----- Document source -----

Une révolte injustifiée

Conflit étudiant - grève illimitée - printemps 2012




Il y a deux semaines, des étudiants ont occupé le pont Jacques-Cartier. Ce mercredi, des étudiants ont pris d'assaut les bureaux de Loto-Québec. Ces manoeuvres nous offrent des images de chaos urbain impliquant des foules estudiantines confrontées aux forces policières. De telles images servent la cause des militants qui croient qu'une certaine tourmente sociale doit se manifester afin que le public réalise la gravité des enjeux. Cette croyance est-elle bien fondée?

-----

■ **Consignes**:
1. D'après le texte sur le conflit étudiant, de quels bureaux des étudiants se sont-ils emparés ce mercredi ?
2. Poursuivez le texte sur le conflit étudiant à la suite de sa dernière phrase.
Le matériel ci-dessous ne joue aucun rôle ici.

----- Matériel -----

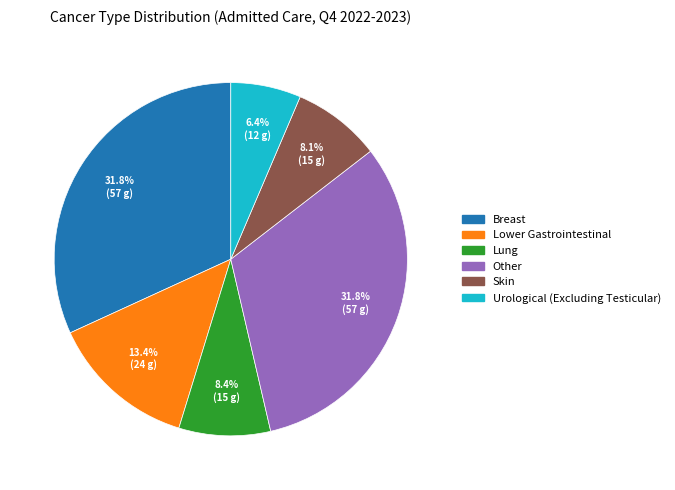

Is there a majority slice in this chart?

No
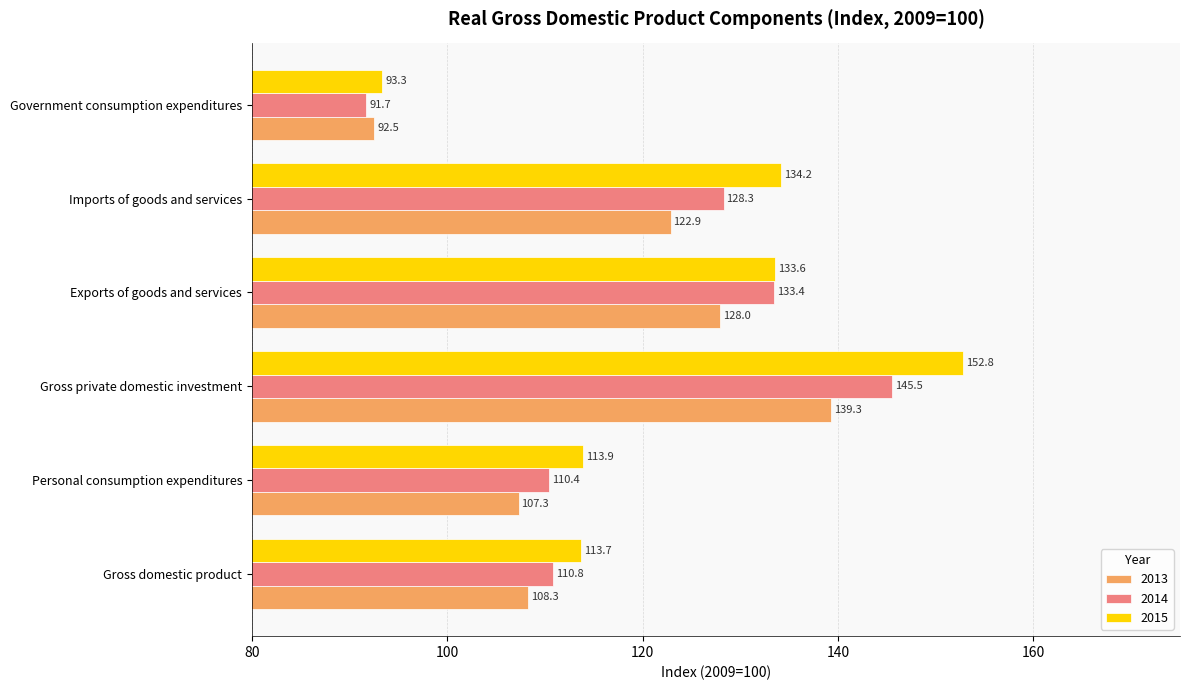

At Government consumption expenditures, list the series in order from smallest to largest.

2014, 2013, 2015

-----

■ **Réponses**:
1. Les bureaux de Loto-Québec.

2.
Lorsqu'un gouvernement tyrannise son peuple et impose des contraintes telles que toute réforme pacifique paraît impossible, une révolte populaire incluant une certaine violence est légitime. Un outrage inconditionnel devant la révolte ne sert qu'à blinder la défense du pouvoir établi; un véritable sens de la justice ne s'opposera à la révolte que dans la mesure où sa nécessité n'est pas démontrée. Il importe donc de distinguer une révolte justifiée d'une révolte injustifiée; il importe de distinguer les actes illégaux visant à établir un ordre plus juste et les actes illégaux visant à subjuguer l'ordre public.
On ne peut pas prétendre que le gouvernement Charest est sourd à la volonté populaire sur la question des droits de scolarité puisque l'opinion de la population québécoise est mitigée. Le dernier sondage révèle que 53% des Québécois sont opposés à la hausse alors que 41% l'appuient; si on remonte en novembre dernier, on constate que 60% des Québécois l'appuyaient alors que 36% s'y opposaient. Par-delà ces variations, la position du gouvernement concorde avec celle d'une frange de la population qui correspond sensiblement à son électorat. Cette position est clairement contestée, mais elle n'est certainement pas antidémocratique.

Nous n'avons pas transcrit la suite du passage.